洗い物を終えて水道の水を止めると、ちょうどスクーターのエンジン音が外から聞こえた。
高橋くんだな、と思ったのとほぼ同時に、木製のドアがギィーと鳴った。
「あぁ彩乃ちゃん、もう来てたんだ。ごめん、遅くなった」
「ううん、あたしもさっき来たばっかだよ。それにほら、お客さんもいないから大丈夫」
狭い店内をちらっと見渡してお客さんがいないことを確認すると、
「そっか、ならよかった。

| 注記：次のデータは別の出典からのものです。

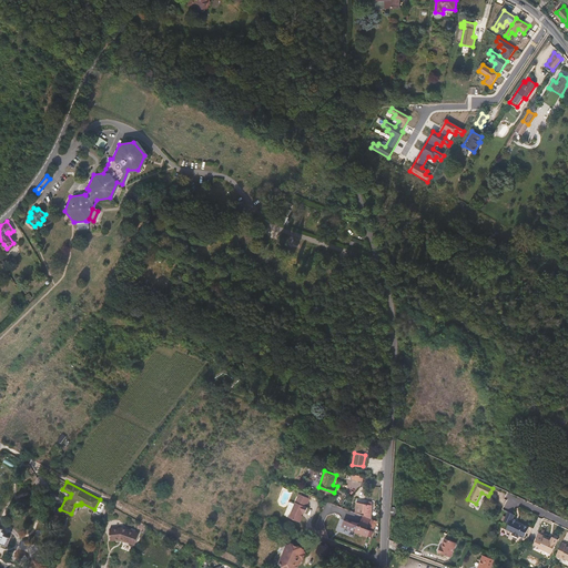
[(310,497),(298,493),(288,516),(300,521),(302,515),(301,514),(303,510),(304,510),(305,511),(307,506),(306,506),(310,497)]
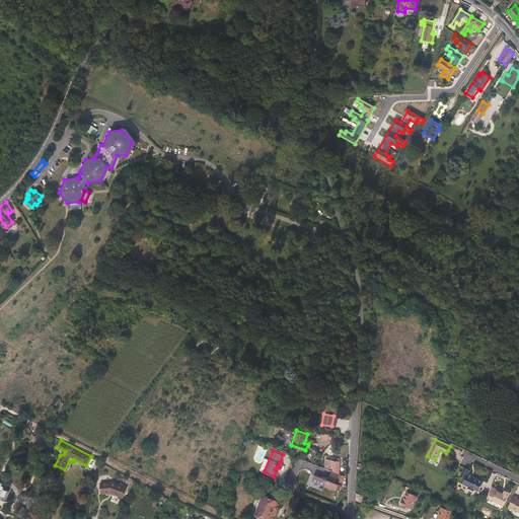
[(91,471),(96,460),(91,458),(86,468),(91,471)]
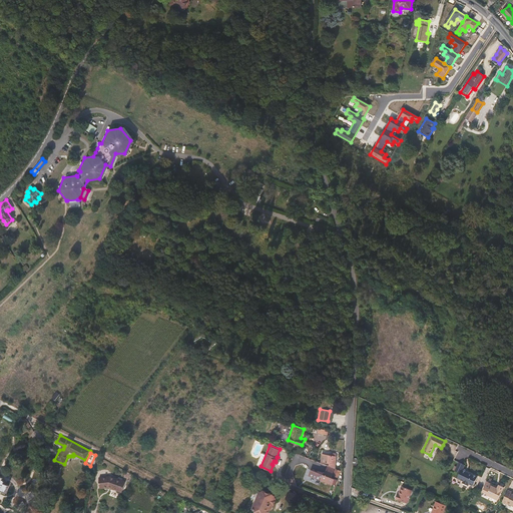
[(331,456),(322,454),(321,461),(329,462),(329,466),(335,469),(337,453),(331,453),(331,456)]
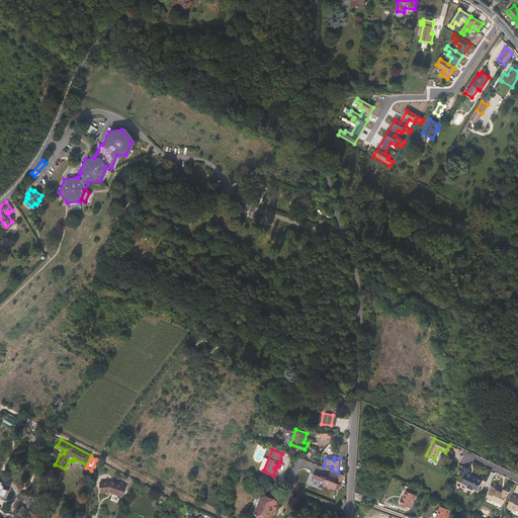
[(475,478),(467,475),(469,469),(467,468),(463,466),(459,476),(464,478),(461,484),(467,486),(466,488),(473,491),(473,489),(478,491),(483,482),(475,478)]
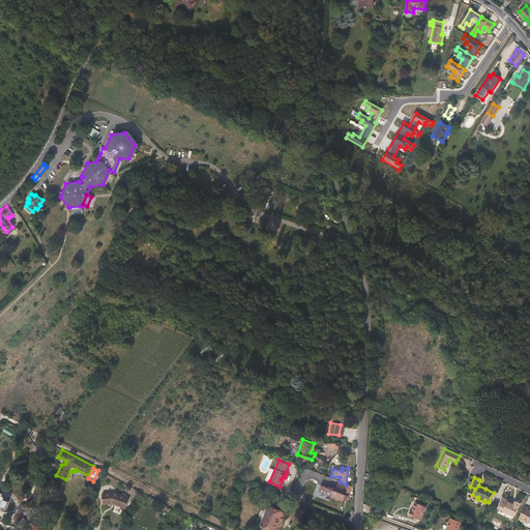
[(322,486),(319,491),(343,501),(346,495),(334,491),(335,490),(329,487),(329,489),(322,486)]
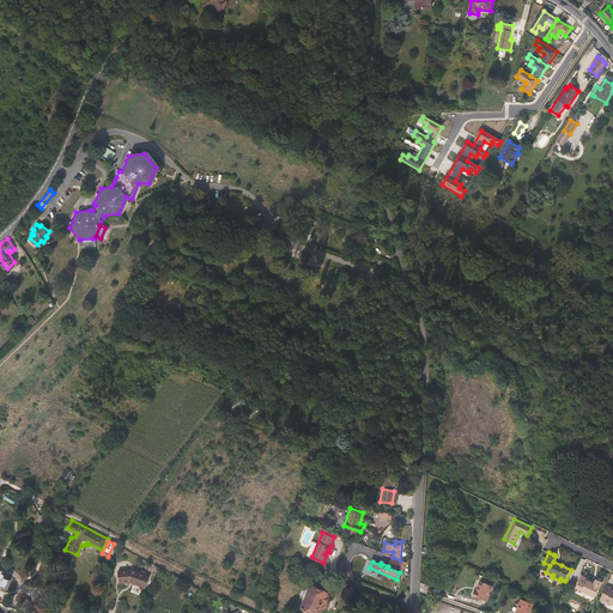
[(5,571),(0,569),(0,586),(8,589),(12,580),(6,577),(6,576),(6,574),(4,574),(5,571)]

すぐ着替えてくるから」と言って彼は更衣室へ消えた。
高橋くんが来てからもしばらくはお客さんが来ない状態が続いたけれど、17時を過ぎたあたりからちらほらとお客さんが入り始めた。
SMILYは20時閉店だ。
あゆみさんが必ずお店にいられるランチタイムには、サンドイッチやパスタなんかの軽食も出すけれど、それ以外はお茶とケーキのみのメニューで営業している。

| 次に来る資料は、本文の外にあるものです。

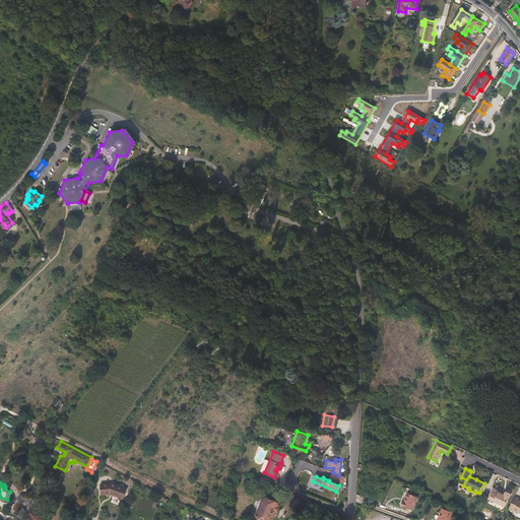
[(114,484),(101,485),(101,496),(110,495),(111,494),(115,496),(114,497),(120,499),(121,496),(125,497),(128,491),(114,484)]
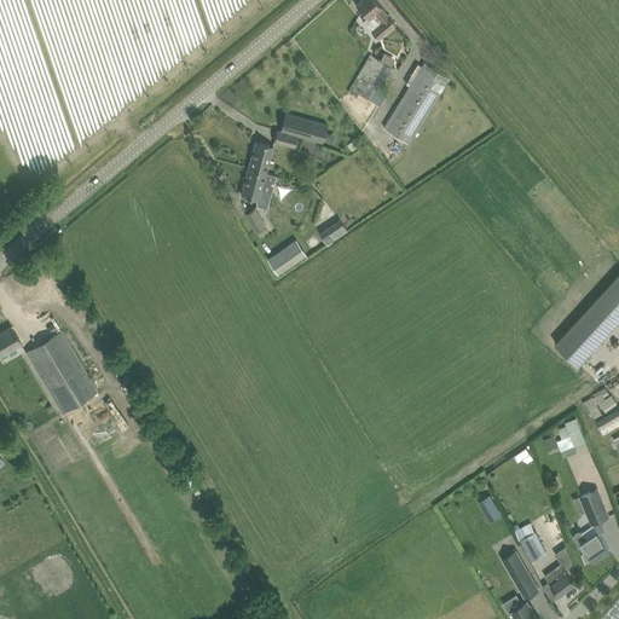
[(380,7),(381,7),(374,0),(360,0),(356,5),(366,18),(363,21),(379,39),(395,24),(387,15),(380,7)]
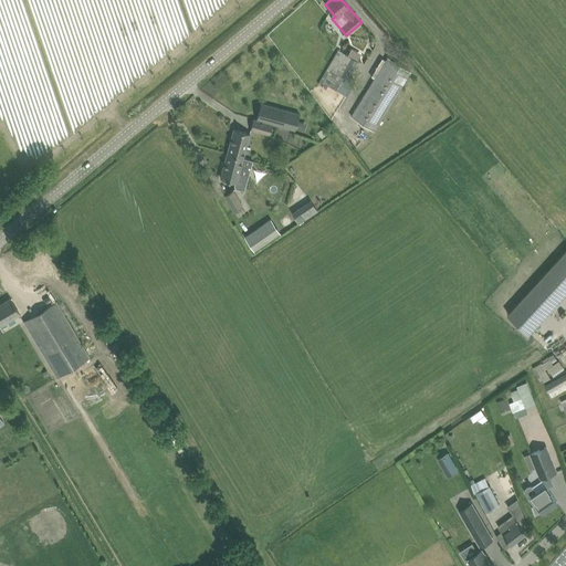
[(352,116),(374,130),(410,72),(399,64),(388,58),(352,116)]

アットホームなお店だし、来るのは大体地元の常連さんばかりなのでそれに文句を言うお客さんもいない。
コーヒー一杯だけをオーダーし、2時間近く文庫本を熱心に読んでいた30代くらいのOL風の女の人が今日の最後のお客さんだった。
「あとは俺がやるから。彩乃ちゃん、先にあがってていいよ」
「え、だけど…」
壁にかけられたアンティークの振り子時計は、19時50分を差している。